10. Bodies imposing or supervising sanctions must have maximum possible transparency and accountability as well as improved working methods
The Security Council and its committees must have greater transparency and accountability in the matter of sanctions. This means regularly-scheduled meetings of the sanction committees, public reports on the work of the sanction committees, open debates (not closed consultations) on the occasion of the imposition of the sanctions and the periodic reviews, open reports on the monitoring process, and so forth.

11. UN Secretariat budgeting and staffing on sanctions needs to be strengthened
The budgets and staffing of the Secretariat must be sufficient to carry out the pre-assessments and regular monitoring, provide services for more frequent and regular sanction committee meetings, oversee enforcement, and fulfillment of other tasks not now sufficiently provided for.

12. Improve substantially the means of sanction enforcement
Sanctions are now very inadequately enforced and the UN has virtually no enforcement role. Sanctions must in future be enforced within the most multilateral possible framework. The UN should have sufficient naval and other inspection forces to be able to play a major role in enforcement. Minimally, the UN should have a fully-funded compliance-monitoring capability, free from member-state pressure and able to issue periodic reports that could mention member-states (including Security Council Permanent Members) that are not complying with the sanctions.

13. Unilateral sanctions must be eliminated
While regional bodies as well as the United Nations should be authorized to impose sanctions (if they use an established international code), individual states, sub-national entities or ad hoc coalitions should be forbidden from imposing sanctions. Only sanctions that command broad support at the regional or international level should be tolerated. Unilateral sanctions might themselves be considered a breach of law that might provoke sanctions by the international community!

14. Sanctions that don't hurt the general population succeed better
It has been assumed that sanctions should be designed to hurt the general population of a country, who then are expected to bring pressure to bear on the political leadership to change policy. But this doesn't work with non-democratic regimes, against whom sanctions are normally imposed. Such regimes are not open to such pressure from the public and they typically mobilize even stronger mass support when faced with a foreign challenge.

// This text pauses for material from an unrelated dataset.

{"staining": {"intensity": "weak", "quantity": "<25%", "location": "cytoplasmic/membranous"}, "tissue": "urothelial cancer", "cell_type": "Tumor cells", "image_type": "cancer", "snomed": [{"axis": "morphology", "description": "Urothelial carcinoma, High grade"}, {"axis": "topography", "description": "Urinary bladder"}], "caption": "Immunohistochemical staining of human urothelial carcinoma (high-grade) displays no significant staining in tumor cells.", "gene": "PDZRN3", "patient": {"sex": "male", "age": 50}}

15. Develop targeted sanctions as the most effective and least harmful option
By contrast with general trade sanctions, targeted sanctions have a narrower focus and seek to minimize negative humanitarian effects and coolaterial damage while maximizing pressure on leaders. Targeting can aim at many possible items, including weapons trade. But more effort should be devoted to bringing pressure on decision-makers by targeting their travel, their personal assets and the like. Especially promising would be sanctions that freeze personal bank accounts and other assets like real estate.

16. Sanctions should not be considered alone, but as a last step in a broad process of prevention
Security crises and violations of international law typically arise in conditions of poverty and unjust development. Weapons trade and intelligence operations, based in northern countries, often worsen crises as means to gain geostrategic or corporate advantage. Those who aim for greater justice must look beyond sanctions towards preventive measures of a more fundamental and lasting type. The UN's own initiatives for "prevention" can be strengthened as one part of this larger process.